Yesterday was Palm Sunday, and it keeps running through my mind how things were 2,000 years ago. Jesus comes into the town of Jeruselem, a King on a donkey. The townspeople treated him like royalty. “Hosana” they cried, “Save us!”. They laid their cloaks on the ground so that his donkey would not have to walk in the mud. They laid palms down, marking his path with high honor. Picturing it, I’m sure there were people crying as they cried out, hands outstretched to hopefully get even the faintest touch of this man they had been hearing so much about.
“Blessed is he who comes in the name of the Lord!”
“Blessed is the King of Israel!”
What made them change? What once were pleas for rescue and worship, 6 days later were demands for blood and torture, and death. “Crucify him!” Why? He was claiming to be the son of God. Yet days before, they had praised him as a king. But in that short amount of time, everything changed. There were no outstretched hands. There were no cries of “Hosana”. There were no palms laid at his feet. Instead there was a crown of thorns. Instead they spat on him and threw things at him. The king they had honored days before was reduced to the lowest of criminals.
They shouted, “Take him away! Take him away! Crucify him!”
“Shall I crucify your king?” Pilate asked.
“We have no king but Caesar,” the chief priests answered.
When Lucas was a baby, I felt this desperate urge to seek out God again. But I couldn’t do it on my own. I was introduced to the church I now go to, and discovered an intimacy with Jesus I had never experienced before. I will say here that you do not need a church to be this close to Jesus, he meets us wherever we seek him. For me, I sought him out in church. And he embraced me.
Through the years, I nurtured this relationship with Christ. He helped me through some very hard trials in my life: the stillbirth of my son, the abuse of my husband, the lonliness of my life, my divorce and the aftermath, and now, the regaining of my children through trials with their father. And I see it now that it was not me seeking him out, he sought me. I tremble to think of how things would have been had I not become reacquainted with him at the time that I did. For a year later, after our relationship was cemented, that is when I lost my son. How would things have been had I not had a close relationship with Jesus? I would have died. Literally died. The pain would have been too immense. And I would have hated God for taking my son away. I would not have understood. I would have hated God, and I would have died with that hate intwined in my soul. And if I didn’t die then, the torpedoes that followed afterwards wold have surely killed me. But Jesus knew the details of my life so well that he sought me out so that I would not have been alone when tragedy struck. Non-believers would surely ask why God would strike such suffering on my life to begin with. Why does suffering have to take place at all? How can a merciful God torment his people? There is no one short answer. Each person’s trials are for different purposes. But the basis for suffering is growth. If life on earth was perfect, no cause for pain and suffering, we would have no need for Jesus. And our growth would be stunted. What would we strive for if there was nothing to overcome? Once I overcame my son’s death and all that followed, I came out stronger than ever, in my faith, as a person, and for others who needed me to comfort them as I had once been comforted.

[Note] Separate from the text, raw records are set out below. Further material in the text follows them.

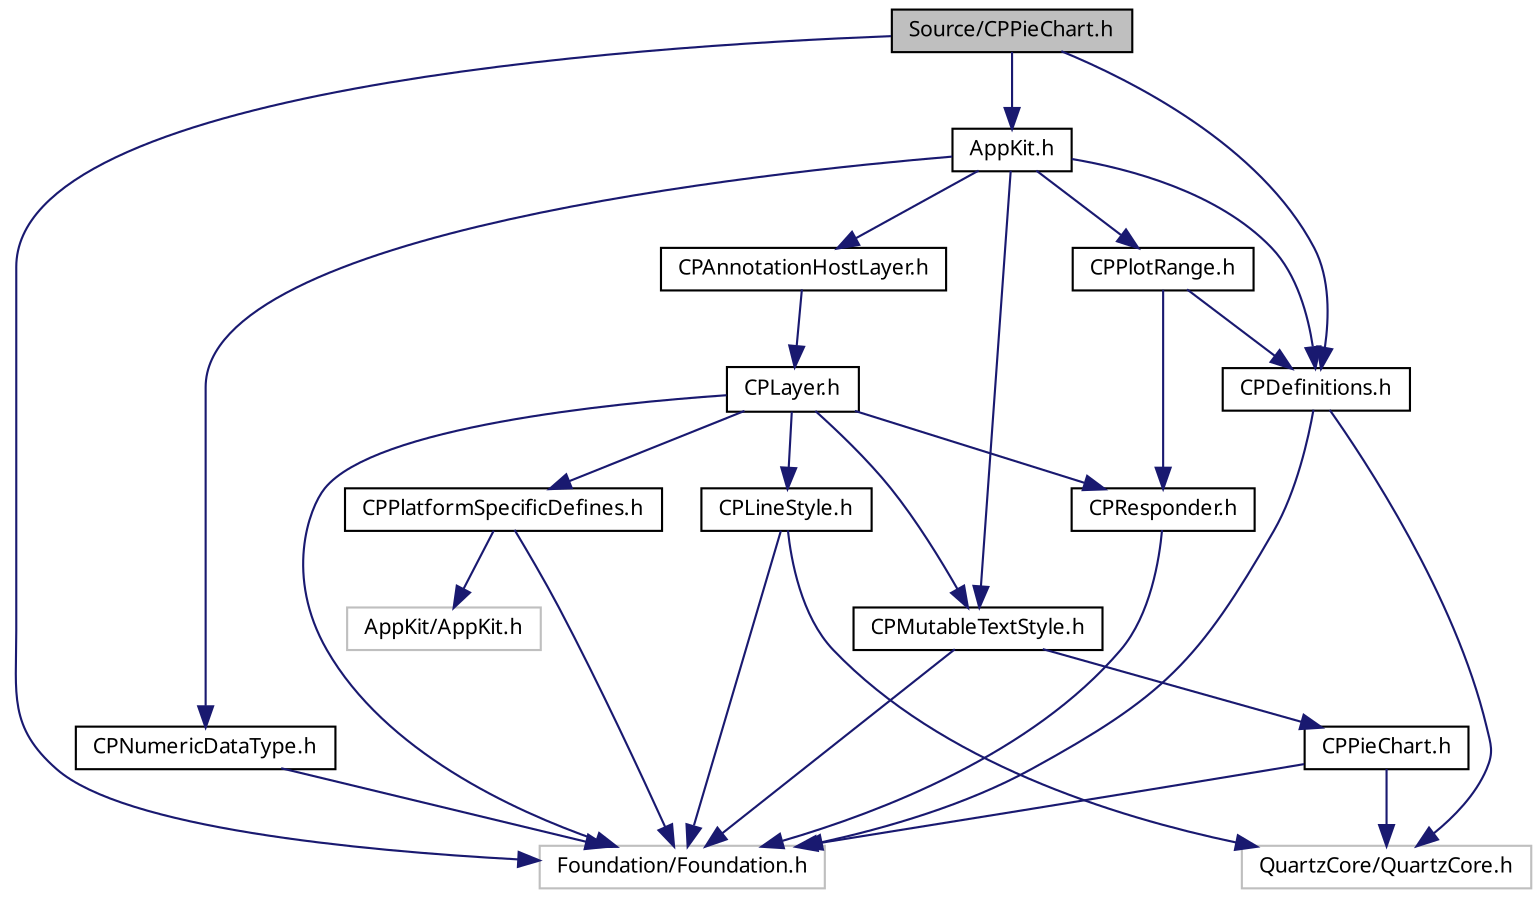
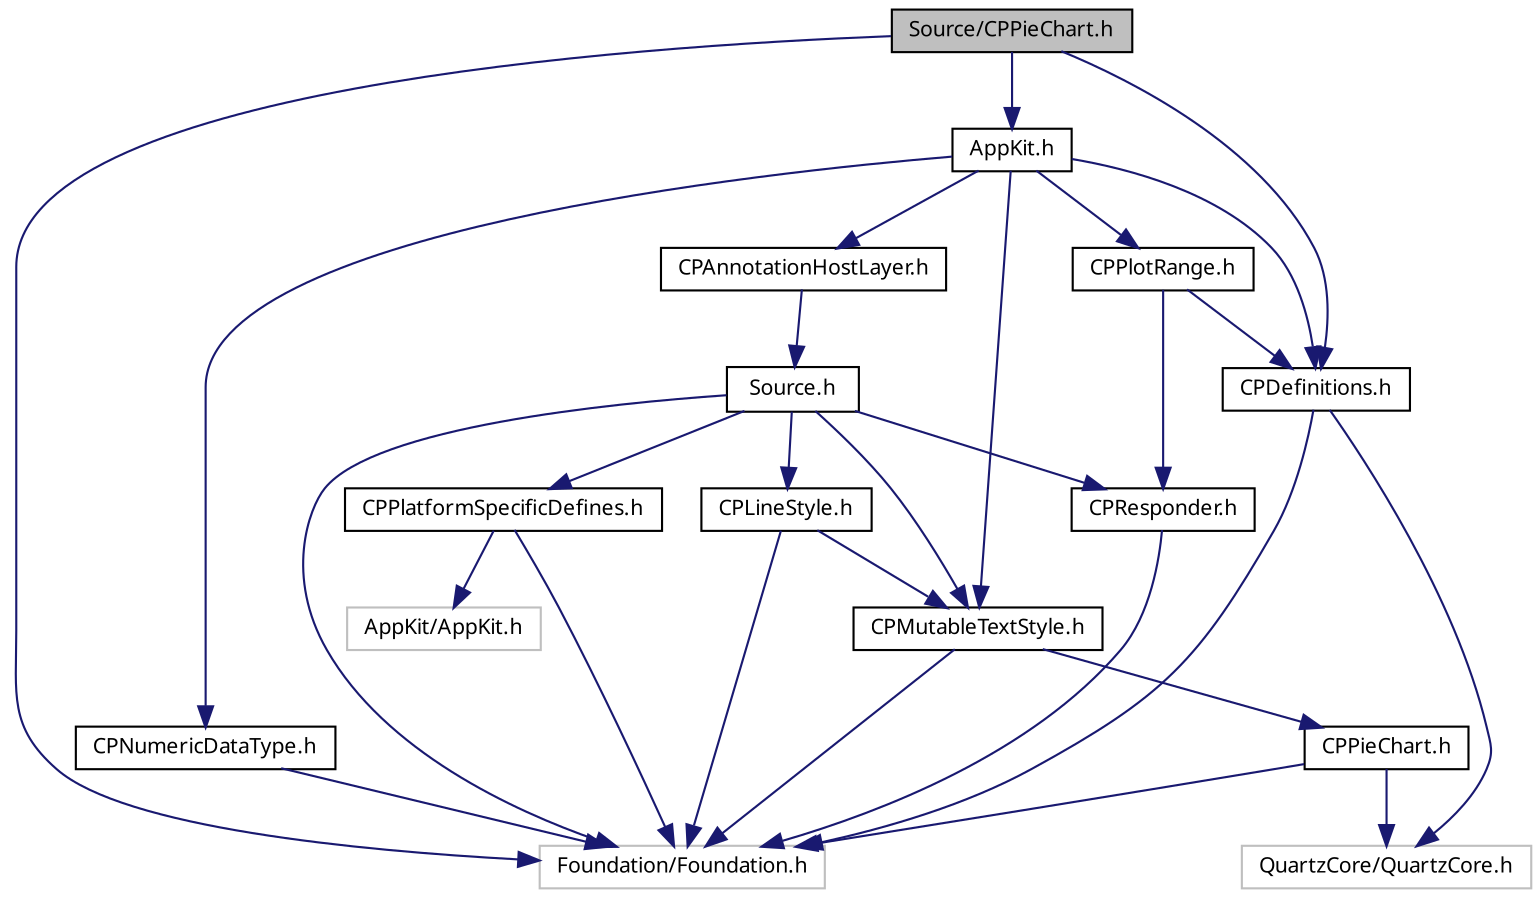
  digraph {
    node [color=black fontname="Lucinda Grande" fontsize=10 shape=record]
    edge [color=midnightblue fontname="Lucinda Grande" fontsize=10 labelfontname="Lucinda Grande" labelfontsize=10 style=solid]
    n1 [fillcolor=grey75 fontcolor=black height=0.2 label="Source/CPPieChart.h" style=filled width=0.4]
    n2 [color=grey75 height=0.2 label="Foundation/Foundation.h" width=0.4]
    n3 [height=0.2 label="AppKit.h" width=0.4]
    n4 [height=0.2 label="CPDefinitions.h" width=0.4]
    n5 [height=0.2 label="CPPlotRange.h" width=0.4]
    n6 [height=0.2 label="CPNumericDataType.h" width=0.4]
    n7 [height=0.2 label="CPAnnotationHostLayer.h" width=0.4]
    n8 [height=0.2 label="CPMutableTextStyle.h" width=0.4]
    n9 [color=grey75 height=0.2 label="QuartzCore/QuartzCore.h" width=0.4]
    n10 [height=0.2 label="CPResponder.h" width=0.4]
-   n11 [height=0.2 label="CPLayer.h" width=0.4]
+   n11 [height=0.2 label="Source.h" width=0.4]
    n12 [height=0.2 label="CPPieChart.h" width=0.4]
    n13 [height=0.2 label="CPLineStyle.h" width=0.4]
    n14 [height=0.2 label="CPPlatformSpecificDefines.h" width=0.4]
    n15 [color=grey75 height=0.2 label="AppKit/AppKit.h" width=0.4]
    n1 -> n2
    n1 -> n3
    n1 -> n4
    n3 -> n4
    n3 -> n5
    n3 -> n6
    n3 -> n7
    n3 -> n8
    n4 -> n2
    n4 -> n9
    n5 -> n4
    n5 -> n10
    n6 -> n2
    n7 -> n11
    n8 -> n2
    n8 -> n12
    n10 -> n2
    n11 -> n2
    n11 -> n8
    n11 -> n10
    n11 -> n13
    n11 -> n14
    n12 -> n2
    n12 -> n9
    n13 -> n2
-   n13 -> n9
+   n13 -> n8
    n14 -> n2
    n14 -> n15
  }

But I am one of those townspeople. My life got comfortable. Once I cried out to Jesus, “Save me!” I pleaded with him to take away my pain. He didn’t, not right away. Instead he saved me by helping to give me the tools to handle the pain and triumph over what used to be obstacles. I pleaded with him to make my marriage better. He didn’t. Instead he gave me a loving expample of what a marriage should be by placing me back in the safety of my parent’s home. I pleaded with him to give me money. He didn’t. Instead he taught me about needs and wants, and I saw that I had all I needed, and wanted for nothing. And through all this I was pleased. But in times of extreme comfort, I pleaded for nothing. Not even the intimacy I had with Jesus. Jesus was my Santa Claus, I asked for what I wanted for my life. And when it was well, I left him to be crucified.
I did this. I made my life. I am well because I have taken the necessary means to save myself. Jesus? Yeah, he’s just some man who once lived. Sure, I treated him as holy when I needed. But now that things are great, I don’t really need him right now. Besides, he keeps getting in my way when I want to do the things I want to do, he keeps disagreeing with me over what I should be doing. I know what is right for my life, I got myself this far, right?
“Forgive them Father, they know not what they do.”
Jesus, you are my Lord. You lived as a holy example for my life. You lived so that I could experience intimacy with God. And you suffered and died so that I could be with you one day. When I deny you, I am denying your holiness, and how much I need you in all aspects of my life. I am sorry. You honor me a million times more than I have ever attempted to honor you. And though I could never get close to the multitude of your grace, I have not been even trying to praise you with all I am capable of. I am here because of you. It is through you that all things in my life are possible. And I plead with you now for that desperation for you in all I do. Lord, I am at your mercy. May I crucify you no longer. Amen.